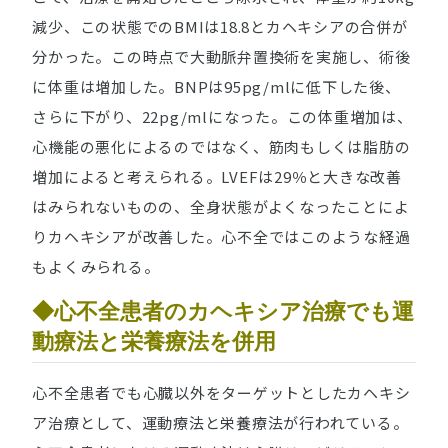
減少、この状態でのBMIは18.8とカヘキシアの合併が
分かった。この時点で大動脈弁置換術を実施し、術後
に体重は増加した。BNPは95pg/mlに低下した後、
さらに下がり、22pg/mlになった。この体重増加は、
心機能の悪化によるのではなく、筋肉もしくは脂肪の
増加によると考えられる。LVEFは29％と大きな改善
はみられないものの、全身状態がよくなったことによ
りカヘキシアが改善した。心不全ではこのような経過
もよくみられる。
◆心不全患者のカヘキシア治療でも運
動療法と栄養療法を併用
心不全患者でも心臓以外をターゲットとしたカヘキシ
ア治療として、運動療法と栄養療法が行われている。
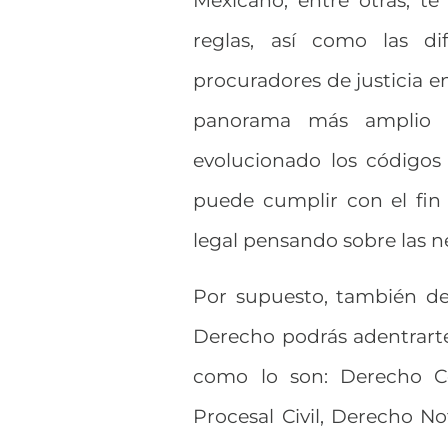
Mexicano, entre otras, t
reglas, así como las di
procuradores de justicia e
panorama más amplio
evolucionado los códigos
puede cumplir con el fin
legal pensando sobre las n
Por supuesto, también de
Derecho podrás adentrarte 
como lo son: Derecho Co
Procesal Civil, Derecho No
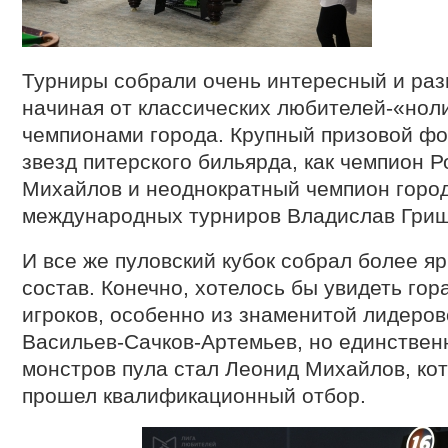
Турниры собрали очень интересный и раз
начиная от классических любителей-«ноли
чемпионами города. Крупный призовой фо
звезд питерского бильярда, как чемпион Р
Михайлов и неоднократный чемпион город
международных турниров Владислав Гриш
И все же пуловский кубок собрал более я
состав. Конечно, хотелось бы увидеть го
игроков, особенно из знаменитой лидеров
Васильев-Сачков-Артемьев, но единствен
монстров пула стал Леонид Михайлов, ко
прошел квалификационный отбор.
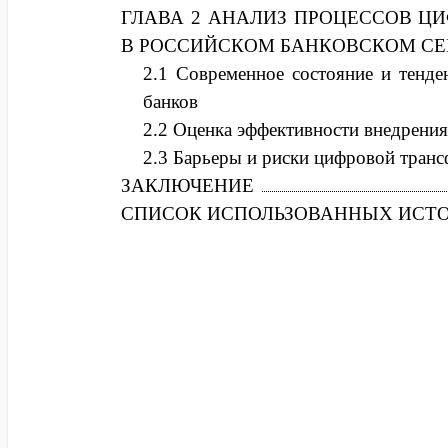
ГЛАВА 2 АНАЛИЗ ПРОЦЕССОВ Ц
В РОССИЙСКОМ БАНКОВСКОМ СЕ
2.1 Современное состояние и тенд
банков
2.2 Оценка эффективности внедрени
2.3 Барьеры и риски цифровой транс
ЗАКЛЮЧЕНИЕ
СПИСОК ИСПОЛЬЗОВАННЫХ ИСТ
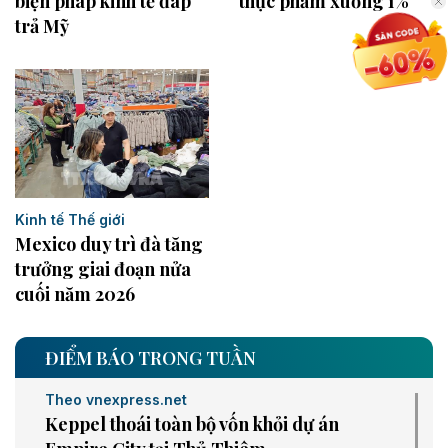
biện pháp kinh tế đáp
thực phẩm xuống 1%
trả Mỹ
Kinh tế Thế giới
Mexico duy trì đà tăng
trưởng giai đoạn nửa
cuối năm 2026
ĐIỂM BÁO TRONG TUẦN
Theo vnexpress.net
Keppel thoái toàn bộ vốn khỏi dự án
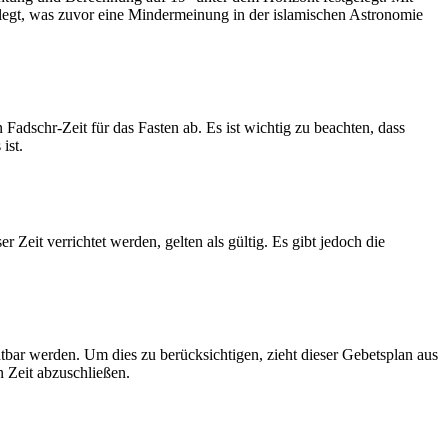
legt, was zuvor eine Mindermeinung in der islamischen Astronomie
dschr-Zeit für das Fasten ab. Es ist wichtig zu beachten, dass
ist.
Zeit verrichtet werden, gelten als gültig. Es gibt jedoch die
htbar werden. Um dies zu berücksichtigen, zieht dieser Gebetsplan aus
n Zeit abzuschließen.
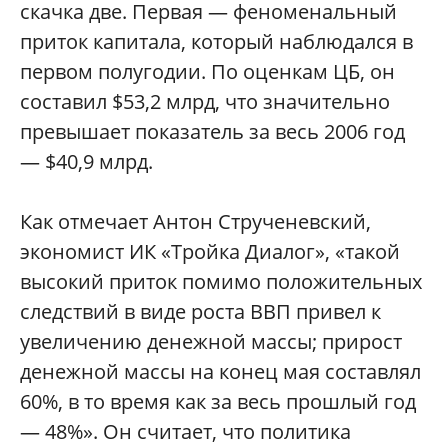
скачка две. Первая — феноменальный
приток капитала, который наблюдался в
первом полугодии. По оценкам ЦБ, он
составил $53,2 млрд, что значительно
превышает показатель за весь 2006 год
— $40,9 млрд.
Как отмечает Антон Струченевский,
экономист ИК «Тройка Диалог», «такой
высокий приток помимо положительных
следствий в виде роста ВВП привел к
увеличению денежной массы; прирост
денежной массы на конец мая составлял
60%, в то время как за весь прошлый год
— 48%». Он считает, что политика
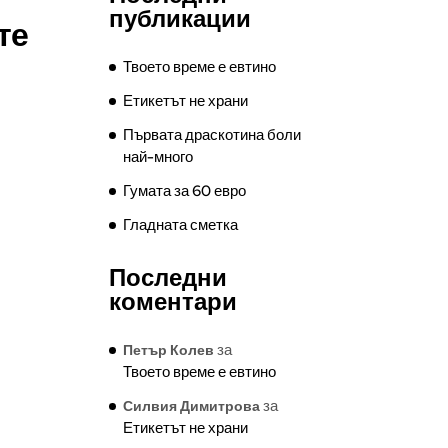
публикации
те
Твоето време е евтино
Етикетът не храни
Първата драскотина боли
най-много
Гумата за 60 евро
Гладната сметка
Последни
коментари
за
Петър Колев
Твоето време е евтино
за
Силвия Димитрова
Етикетът не храни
§
- TO-DO ITEM -
Every line above that holds the word "приток" is to be found and copied.

- ANSWER BOX -
приток капитала, который наблюдался в
высокий приток помимо положительных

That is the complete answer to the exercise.